Mit einer erwarteten Menge von 2,8 Mio. Tonnen kann die Getreideernte 2005 mengenmäßig mit den Rekordwerten des Vorjahres nicht mithalten. Stimmen die Schätzungen, werden heuer um 550.000 t weniger Getreide geerntet, womit sich Österreich nicht mehr selbst versorgen kann; dazu fehlen 200.000 t, die heuer importiert werden müssen. Zurückgegangen sind auch die Getreideanbauflächen, nicht zuletzt auf Grund agrarpolitischer Vorgaben, die Stilllegungsflächen auf 10 Prozent zu erhöhen.
West-Ost-Gefälle in Sachen Qualität
"Aber vor allem bei der Qualität wird sich die heurige Getreideernte im langjährigen Ranking ganz hinten einordnen", sagte der Vorsitzende des Fachbeirates für Getreide, Franz Stefan Hautzinger, am Donnerstag bei der traditionellen Getreide-Pressekonferenz der Agrarmarkt Austria (AMA). Es gebe große regionale Unterschiede mit einem deutlichen West-Ost-Gefälle: Die stärksten Qualitätseinbußen sind im Burgenland, südlichen Niederösterreich, Wiener Becken und Marchfeld festzustellen, in Oberösterreich seien die Qualitäten dagegen gut.
Auf Grund der schlechteren Qualität werde es heuer mehr Futtergetreide geben. Fallen in der Regel 10 bis 15 Prozent des Weizens für Futter ab, so ist es in diesem Jahr ein Drittel, so Hautzinger. Beim üblichen "Sorgenkind" Roggen werden heuer gute Qualitäten erwartet, auch bei Wintergerste gebe es annehmbare Erträge. Trotz geringerer Erntemengen bei Gerste müssen sich die Biertrinker keine Sorgen machen: Auch heuer ist die Versorgung der Brauereien mit Braugerste gesichert, so die AMA.

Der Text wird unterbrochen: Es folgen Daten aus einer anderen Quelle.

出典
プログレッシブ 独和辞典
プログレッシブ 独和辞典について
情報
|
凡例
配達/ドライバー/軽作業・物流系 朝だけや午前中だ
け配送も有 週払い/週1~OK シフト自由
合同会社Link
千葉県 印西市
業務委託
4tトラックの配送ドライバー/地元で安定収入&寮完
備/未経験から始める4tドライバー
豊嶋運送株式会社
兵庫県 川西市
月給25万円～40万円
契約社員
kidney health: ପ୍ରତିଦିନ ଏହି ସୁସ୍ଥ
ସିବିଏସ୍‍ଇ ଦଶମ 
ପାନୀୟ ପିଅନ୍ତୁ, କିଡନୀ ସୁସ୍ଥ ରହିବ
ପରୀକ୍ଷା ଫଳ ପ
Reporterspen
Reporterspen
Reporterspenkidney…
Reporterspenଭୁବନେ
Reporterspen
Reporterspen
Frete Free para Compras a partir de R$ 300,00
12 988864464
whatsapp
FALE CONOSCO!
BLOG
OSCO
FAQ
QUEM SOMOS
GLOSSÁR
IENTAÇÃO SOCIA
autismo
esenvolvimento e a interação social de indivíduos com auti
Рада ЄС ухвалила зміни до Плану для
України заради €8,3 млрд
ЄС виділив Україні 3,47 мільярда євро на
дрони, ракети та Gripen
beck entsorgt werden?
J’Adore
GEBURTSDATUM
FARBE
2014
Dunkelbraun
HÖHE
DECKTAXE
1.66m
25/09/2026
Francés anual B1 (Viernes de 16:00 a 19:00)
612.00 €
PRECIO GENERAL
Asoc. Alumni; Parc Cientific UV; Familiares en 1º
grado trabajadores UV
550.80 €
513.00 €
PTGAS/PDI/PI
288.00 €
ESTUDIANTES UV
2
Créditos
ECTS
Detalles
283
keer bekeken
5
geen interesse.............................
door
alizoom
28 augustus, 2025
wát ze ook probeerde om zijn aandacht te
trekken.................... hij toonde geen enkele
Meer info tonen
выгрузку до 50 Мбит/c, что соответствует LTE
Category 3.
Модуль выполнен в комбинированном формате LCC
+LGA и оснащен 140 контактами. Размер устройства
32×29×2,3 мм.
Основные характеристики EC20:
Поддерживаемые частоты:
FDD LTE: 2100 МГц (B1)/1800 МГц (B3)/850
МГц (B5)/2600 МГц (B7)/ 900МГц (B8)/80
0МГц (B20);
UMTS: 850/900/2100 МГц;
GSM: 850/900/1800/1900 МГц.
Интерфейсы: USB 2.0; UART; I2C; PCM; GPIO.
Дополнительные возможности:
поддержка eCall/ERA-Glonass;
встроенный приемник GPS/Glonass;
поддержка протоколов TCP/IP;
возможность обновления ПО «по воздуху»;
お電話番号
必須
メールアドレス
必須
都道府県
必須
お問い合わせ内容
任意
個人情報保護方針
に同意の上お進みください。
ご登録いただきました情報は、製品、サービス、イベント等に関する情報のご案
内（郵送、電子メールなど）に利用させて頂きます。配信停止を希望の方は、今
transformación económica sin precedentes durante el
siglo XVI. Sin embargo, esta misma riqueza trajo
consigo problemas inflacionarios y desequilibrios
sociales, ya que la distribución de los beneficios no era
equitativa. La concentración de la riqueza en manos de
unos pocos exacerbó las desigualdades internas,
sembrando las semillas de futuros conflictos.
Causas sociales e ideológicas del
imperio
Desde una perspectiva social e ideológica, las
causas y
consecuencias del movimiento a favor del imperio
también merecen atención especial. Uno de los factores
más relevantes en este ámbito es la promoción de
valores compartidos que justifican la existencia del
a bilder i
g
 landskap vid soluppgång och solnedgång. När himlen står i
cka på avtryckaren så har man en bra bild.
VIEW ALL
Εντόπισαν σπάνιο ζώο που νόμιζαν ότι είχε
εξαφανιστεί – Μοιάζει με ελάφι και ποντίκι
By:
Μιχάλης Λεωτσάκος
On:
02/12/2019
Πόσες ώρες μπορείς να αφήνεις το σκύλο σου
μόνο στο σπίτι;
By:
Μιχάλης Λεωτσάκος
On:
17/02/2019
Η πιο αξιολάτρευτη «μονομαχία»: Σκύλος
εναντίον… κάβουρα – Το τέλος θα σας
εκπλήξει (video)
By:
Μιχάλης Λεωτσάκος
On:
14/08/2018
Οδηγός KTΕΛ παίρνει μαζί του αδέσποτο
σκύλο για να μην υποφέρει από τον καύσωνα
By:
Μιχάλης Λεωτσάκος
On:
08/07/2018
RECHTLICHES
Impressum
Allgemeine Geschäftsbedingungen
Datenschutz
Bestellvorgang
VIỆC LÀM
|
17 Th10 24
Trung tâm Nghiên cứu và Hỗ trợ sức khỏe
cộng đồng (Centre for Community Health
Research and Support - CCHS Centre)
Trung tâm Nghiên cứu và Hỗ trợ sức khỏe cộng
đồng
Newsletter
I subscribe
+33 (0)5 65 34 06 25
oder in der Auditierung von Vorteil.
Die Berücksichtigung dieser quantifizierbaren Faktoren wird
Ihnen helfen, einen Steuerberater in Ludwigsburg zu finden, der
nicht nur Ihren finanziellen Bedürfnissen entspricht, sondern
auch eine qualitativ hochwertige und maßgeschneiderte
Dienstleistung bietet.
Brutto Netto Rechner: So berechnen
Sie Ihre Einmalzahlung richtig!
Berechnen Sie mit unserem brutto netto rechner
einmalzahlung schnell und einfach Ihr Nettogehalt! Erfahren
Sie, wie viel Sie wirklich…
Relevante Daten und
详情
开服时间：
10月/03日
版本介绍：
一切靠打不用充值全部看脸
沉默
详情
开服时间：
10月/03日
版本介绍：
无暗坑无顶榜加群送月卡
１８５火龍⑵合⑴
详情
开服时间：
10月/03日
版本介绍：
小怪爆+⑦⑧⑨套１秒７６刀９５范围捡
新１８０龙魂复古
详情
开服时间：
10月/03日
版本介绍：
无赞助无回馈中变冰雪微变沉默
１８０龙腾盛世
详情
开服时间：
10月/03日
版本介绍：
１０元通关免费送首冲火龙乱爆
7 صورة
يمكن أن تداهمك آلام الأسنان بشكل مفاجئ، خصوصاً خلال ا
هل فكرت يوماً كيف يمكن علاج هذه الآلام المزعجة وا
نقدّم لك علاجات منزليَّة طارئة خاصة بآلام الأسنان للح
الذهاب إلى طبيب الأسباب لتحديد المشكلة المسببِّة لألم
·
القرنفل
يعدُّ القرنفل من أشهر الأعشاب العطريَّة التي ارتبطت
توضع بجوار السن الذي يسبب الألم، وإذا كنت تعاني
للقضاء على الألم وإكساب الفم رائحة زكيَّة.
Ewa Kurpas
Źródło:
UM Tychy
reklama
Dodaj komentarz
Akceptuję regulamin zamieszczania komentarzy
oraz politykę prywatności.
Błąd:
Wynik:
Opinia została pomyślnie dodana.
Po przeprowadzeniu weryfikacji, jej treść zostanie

Neue Marktteilnehmer bringen Anbieter unter Druck
Für die Getreidepreise ausschlaggebend ist laut AMA-Getreideexperte Christian Gessl der gesamteuropäische Markt mit den neuen Marktteilnehmern Ungarn, Tschechien und Slowakei, die "um jeden Preis" auf den Markt drängen. Druck komme aber vor allem auch von Ländern der Schwarzmeerregion - unter anderem Rumänien, Bulgarien, der Ukraine und Russland, die zunehmend als "Big Player" auftreten. Zudem mache der Euro/Dollar-Kurs Getreideexporte aus den USA billiger und bringe europäische Anbieter unter Druck.
Wichtige Parameter für die heurige Preisbildung in der EU werde aber auch die Getreideernte in Deutschland und Ungarn sein, sowie der Bedarf der iberischen Halbinsel. Die Intervention als Auffanglager in der EU bleibe weiterhin bestehen, betonte Gessl.